TASK DIRECTIONS: Render the lines of all the items below as one numbered list, omitting any blank lines.
╭──
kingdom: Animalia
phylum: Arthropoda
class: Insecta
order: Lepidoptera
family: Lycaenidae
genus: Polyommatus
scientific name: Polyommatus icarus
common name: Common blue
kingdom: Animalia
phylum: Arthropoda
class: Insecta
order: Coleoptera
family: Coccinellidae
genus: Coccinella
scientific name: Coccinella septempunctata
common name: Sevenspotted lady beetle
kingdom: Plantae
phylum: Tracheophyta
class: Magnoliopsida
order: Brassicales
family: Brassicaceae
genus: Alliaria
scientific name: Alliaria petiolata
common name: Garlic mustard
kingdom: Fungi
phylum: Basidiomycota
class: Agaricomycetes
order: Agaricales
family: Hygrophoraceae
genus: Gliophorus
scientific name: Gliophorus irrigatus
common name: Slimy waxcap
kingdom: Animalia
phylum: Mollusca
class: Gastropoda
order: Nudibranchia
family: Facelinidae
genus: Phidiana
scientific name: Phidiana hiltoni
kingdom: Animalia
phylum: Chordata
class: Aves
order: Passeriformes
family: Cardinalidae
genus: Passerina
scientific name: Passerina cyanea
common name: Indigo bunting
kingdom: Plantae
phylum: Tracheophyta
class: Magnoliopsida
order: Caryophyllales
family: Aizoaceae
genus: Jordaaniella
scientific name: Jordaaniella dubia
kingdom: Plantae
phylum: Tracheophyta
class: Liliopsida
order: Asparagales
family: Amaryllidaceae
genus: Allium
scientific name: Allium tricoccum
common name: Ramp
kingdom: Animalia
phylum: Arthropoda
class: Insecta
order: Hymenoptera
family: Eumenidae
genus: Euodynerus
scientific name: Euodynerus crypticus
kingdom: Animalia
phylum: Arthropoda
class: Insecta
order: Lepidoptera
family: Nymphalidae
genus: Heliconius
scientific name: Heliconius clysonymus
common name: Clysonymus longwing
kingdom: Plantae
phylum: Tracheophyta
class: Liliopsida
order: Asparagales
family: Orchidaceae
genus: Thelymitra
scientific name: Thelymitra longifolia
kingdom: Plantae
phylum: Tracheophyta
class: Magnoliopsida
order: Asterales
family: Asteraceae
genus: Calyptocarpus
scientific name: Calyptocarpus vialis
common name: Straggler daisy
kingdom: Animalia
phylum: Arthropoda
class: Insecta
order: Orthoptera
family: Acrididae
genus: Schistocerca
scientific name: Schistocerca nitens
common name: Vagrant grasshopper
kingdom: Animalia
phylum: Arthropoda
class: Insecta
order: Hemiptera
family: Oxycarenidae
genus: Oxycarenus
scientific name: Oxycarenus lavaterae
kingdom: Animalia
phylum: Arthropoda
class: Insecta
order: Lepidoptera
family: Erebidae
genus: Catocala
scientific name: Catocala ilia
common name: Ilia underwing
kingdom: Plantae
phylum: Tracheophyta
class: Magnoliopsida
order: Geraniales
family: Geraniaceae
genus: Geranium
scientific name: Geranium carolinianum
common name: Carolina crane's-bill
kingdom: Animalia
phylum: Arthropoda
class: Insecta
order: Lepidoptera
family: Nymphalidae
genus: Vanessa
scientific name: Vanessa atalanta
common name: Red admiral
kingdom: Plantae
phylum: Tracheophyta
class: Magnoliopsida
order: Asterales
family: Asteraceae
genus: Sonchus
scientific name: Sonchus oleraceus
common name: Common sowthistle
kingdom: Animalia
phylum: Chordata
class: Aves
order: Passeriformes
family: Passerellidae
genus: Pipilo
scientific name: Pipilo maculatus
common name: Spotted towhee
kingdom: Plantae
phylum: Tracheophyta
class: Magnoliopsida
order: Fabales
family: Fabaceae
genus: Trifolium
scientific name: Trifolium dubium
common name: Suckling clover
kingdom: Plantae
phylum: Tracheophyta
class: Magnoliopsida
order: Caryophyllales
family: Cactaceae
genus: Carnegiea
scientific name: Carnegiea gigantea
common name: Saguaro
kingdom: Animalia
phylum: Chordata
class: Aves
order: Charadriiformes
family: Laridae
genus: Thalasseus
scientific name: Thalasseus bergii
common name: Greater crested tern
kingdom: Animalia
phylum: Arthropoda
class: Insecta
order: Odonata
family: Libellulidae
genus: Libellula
╰──
ANSWER:
1. kingdom: Animalia
2. phylum: Arthropoda
3. class: Insecta
4. order: Lepidoptera
5. family: Lycaenidae
6. genus: Polyommatus
7. scientific name: Polyommatus icarus
8. common name: Common blue
9. kingdom: Animalia
10. phylum: Arthropoda
11. class: Insecta
12. order: Coleoptera
13. family: Coccinellidae
14. genus: Coccinella
15. scientific name: Coccinella septempunctata
16. common name: Sevenspotted lady beetle
17. kingdom: Plantae
18. phylum: Tracheophyta
19. class: Magnoliopsida
20. order: Brassicales
21. family: Brassicaceae
22. genus: Alliaria
23. scientific name: Alliaria petiolata
24. common name: Garlic mustard
25. kingdom: Fungi
26. phylum: Basidiomycota
27. class: Agaricomycetes
28. order: Agaricales
29. family: Hygrophoraceae
30. genus: Gliophorus
31. scientific name: Gliophorus irrigatus
32. common name: Slimy waxcap
33. kingdom: Animalia
34. phylum: Mollusca
35. class: Gastropoda
36. order: Nudibranchia
37. family: Facelinidae
38. genus: Phidiana
39. scientific name: Phidiana hiltoni
40. kingdom: Animalia
41. phylum: Chordata
42. class: Aves
43. order: Passeriformes
44. family: Cardinalidae
45. genus: Passerina
46. scientific name: Passerina cyanea
47. common name: Indigo bunting
48. kingdom: Plantae
49. phylum: Tracheophyta
50. class: Magnoliopsida
51. order: Caryophyllales
52. family: Aizoaceae
53. genus: Jordaaniella
54. scientific name: Jordaaniella dubia
55. kingdom: Plantae
56. phylum: Tracheophyta
57. class: Liliopsida
58. order: Asparagales
59. family: Amaryllidaceae
60. genus: Allium
61. scientific name: Allium tricoccum
62. common name: Ramp
63. kingdom: Animalia
64. phylum: Arthropoda
65. class: Insecta
66. order: Hymenoptera
67. family: Eumenidae
68. genus: Euodynerus
69. scientific name: Euodynerus crypticus
70. kingdom: Animalia
71. phylum: Arthropoda
72. class: Insecta
73. order: Lepidoptera
74. family: Nymphalidae
75. genus: Heliconius
76. scientific name: Heliconius clysonymus
77. common name: Clysonymus longwing
78. kingdom: Plantae
79. phylum: Tracheophyta
80. class: Liliopsida
81. order: Asparagales
82. family: Orchidaceae
83. genus: Thelymitra
84. scientific name: Thelymitra longifolia
85. kingdom: Plantae
86. phylum: Tracheophyta
87. class: Magnoliopsida
88. order: Asterales
89. family: Asteraceae
90. genus: Calyptocarpus
91. scientific name: Calyptocarpus vialis
92. common name: Straggler daisy
93. kingdom: Animalia
94. phylum: Arthropoda
95. class: Insecta
96. order: Orthoptera
97. family: Acrididae
98. genus: Schistocerca
99. scientific name: Schistocerca nitens
100. common name: Vagrant grasshopper
101. kingdom: Animalia
102. phylum: Arthropoda
103. class: Insecta
104. order: Hemiptera
105. family: Oxycarenidae
106. genus: Oxycarenus
107. scientific name: Oxycarenus lavaterae
108. kingdom: Animalia
109. phylum: Arthropoda
110. class: Insecta
111. order: Lepidoptera
112. family: Erebidae
113. genus: Catocala
114. scientific name: Catocala ilia
115. common name: Ilia underwing
116. kingdom: Plantae
117. phylum: Tracheophyta
118. class: Magnoliopsida
119. order: Geraniales
120. family: Geraniaceae
121. genus: Geranium
122. scientific name: Geranium carolinianum
123. common name: Carolina crane's-bill
124. kingdom: Animalia
125. phylum: Arthropoda
126. class: Insecta
127. order: Lepidoptera
128. family: Nymphalidae
129. genus: Vanessa
130. scientific name: Vanessa atalanta
131. common name: Red admiral
132. kingdom: Plantae
133. phylum: Tracheophyta
134. class: Magnoliopsida
135. order: Asterales
136. family: Asteraceae
137. genus: Sonchus
138. scientific name: Sonchus oleraceus
139. common name: Common sowthistle
140. kingdom: Animalia
141. phylum: Chordata
142. class: Aves
143. order: Passeriformes
144. family: Passerellidae
145. genus: Pipilo
146. scientific name: Pipilo maculatus
147. common name: Spotted towhee
148. kingdom: Plantae
149. phylum: Tracheophyta
150. class: Magnoliopsida
151. order: Fabales
152. family: Fabaceae
153. genus: Trifolium
154. scientific name: Trifolium dubium
155. common name: Suckling clover
156. kingdom: Plantae
157. phylum: Tracheophyta
158. class: Magnoliopsida
159. order: Caryophyllales
160. family: Cactaceae
161. genus: Carnegiea
162. scientific name: Carnegiea gigantea
163. common name: Saguaro
164. kingdom: Animalia
165. phylum: Chordata
166. class: Aves
167. order: Charadriiformes
168. family: Laridae
169. genus: Thalasseus
170. scientific name: Thalasseus bergii
171. common name: Greater crested tern
172. kingdom: Animalia
173. phylum: Arthropoda
174. class: Insecta
175. order: Odonata
176. family: Libellulidae
177. genus: Libellula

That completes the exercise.